Size nelerden bahsetmeliyim bilmiyorum. Nasıl mutluluğun inancımın gittiğinden mi? Yoksa ondan nasıl gitmeye başladığımdan mı? Hepsi ufak tefek şeylerle başlıyor ya. Bi’ bakış, bi gülüş veya sadece bi kelimesi yetiyor. Sonra zaman geçtikçe duygularınız değişiyor. Güveniniz gidiyor. Hemde uzun bir zaman geri dönmemek üzere. Her şeyi bitirmeye başlıyorsunuz ilk önce kafanızda sonra kalbinizde sonra içinizde. Yaşamak bi’ uçurumun kıyısına benziyor her şey üst üste geldikçe. Sanırım hatalarımız gibi yaşamanında neresinden dönersek kâr. Ben maviyi hayatımdan silip, simsiyah ile dünyadan gitmek istedim.

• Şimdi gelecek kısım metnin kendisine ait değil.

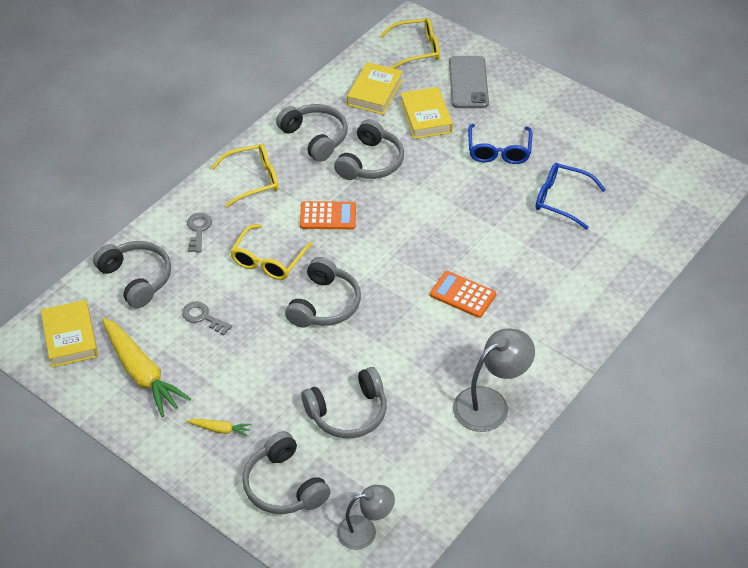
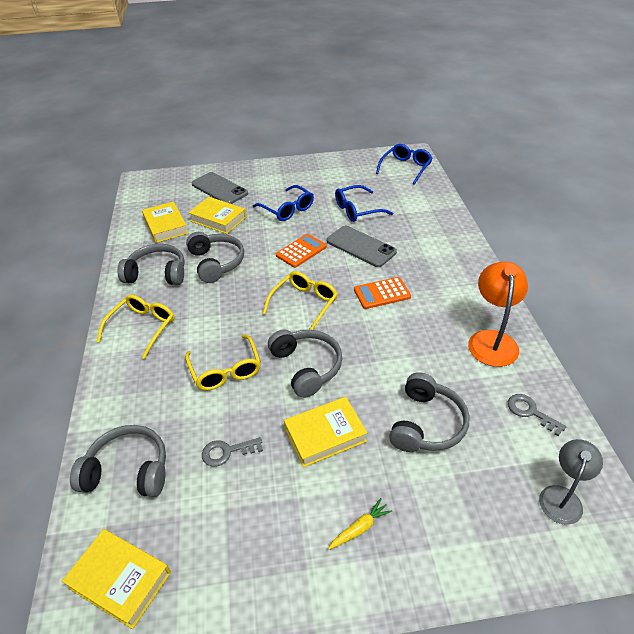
camera: 45 degrees left, 5 degrees down
(141, 373) = (231, 546): yellow carrot -> none
(198, 230) = (139, 391): grey key -> grey key (530, 412)
(274, 360) = (325, 435): none -> yellow book
(284, 486) = (467, 523): grey headphones -> none
(328, 216) = (231, 312): orange calculator -> orange calculator (301, 251)
(416, 49) = (163, 191): yellow glasses -> yellow glasses (304, 304)
(490, 403) = (492, 340): grey lamp -> orange lamp
(509, 239) = (361, 246): none -> grey phone
(684, 188) = (406, 168): none -> blue glasses

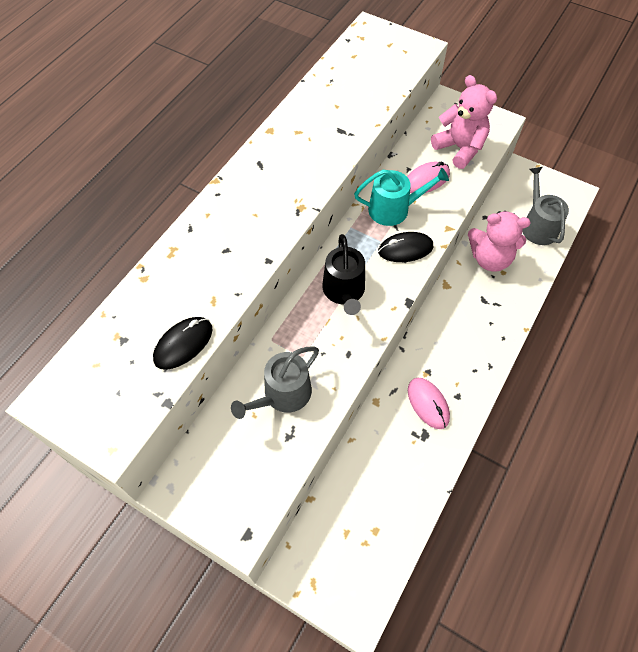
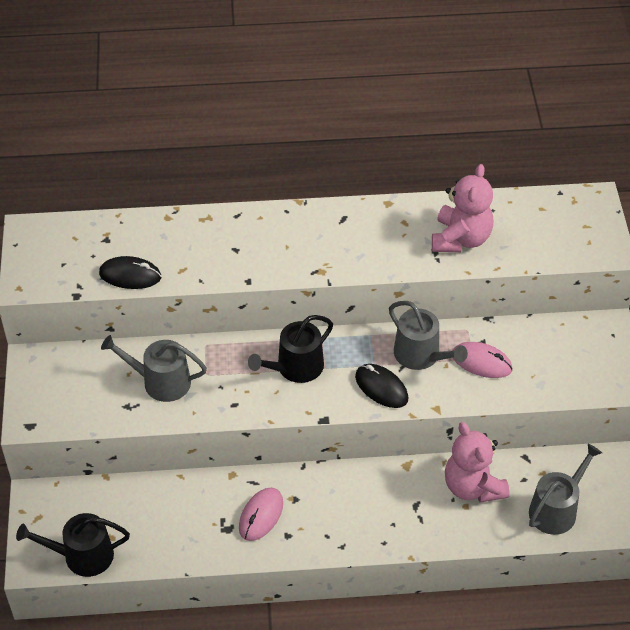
camera: 55 degrees right, 10 degrees down
(378, 566) = (82, 556): none -> black watering can
(394, 209) = (421, 355): turquoise watering can -> grey watering can
(459, 148) = (550, 368): pink teddy bear -> pink teddy bear (460, 239)

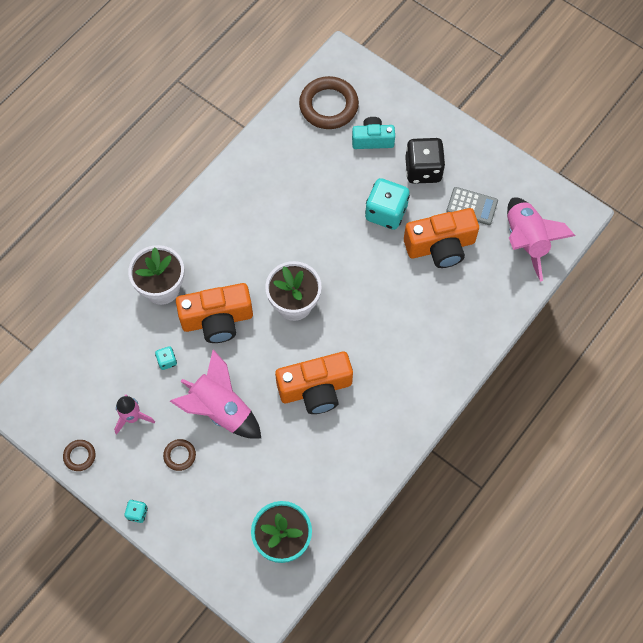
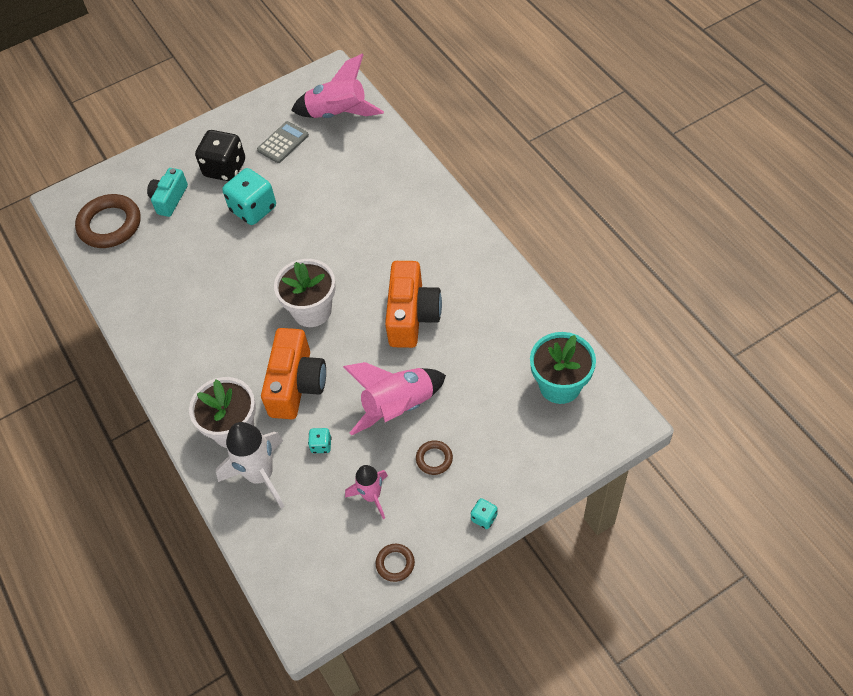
camera: 65 degrees left, 10 degrees down
(127, 325) = (261, 475): none -> white rocket
(440, 246) = (311, 177): orange camera -> none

Hayat asla tekrar perdelenemeyecek bir oyununun sonsuz tekrarıdır demişler ya Sanırım artık benim oyunum bitti. Zarlar atıldı ve ben kaybetmeye mahkum olarak kalktım kader denen masadan. Ve tekrar oyuna dönme şansım yok. En acısı ise sanırım insanların arkamdan “iyi çocuktu her şey yolundaydı” diyecek olmaları. Keşke bahsettikleri gibi olsaydı. Her şey yolunda olsaydı ve bende yaşamam gerekenleri yaşayıp. Son nefesimde boş bir duvara bakmak yerine aşık olduğum insanla yaşlanıp onun kollarında onun ismini söyleyebilseydim.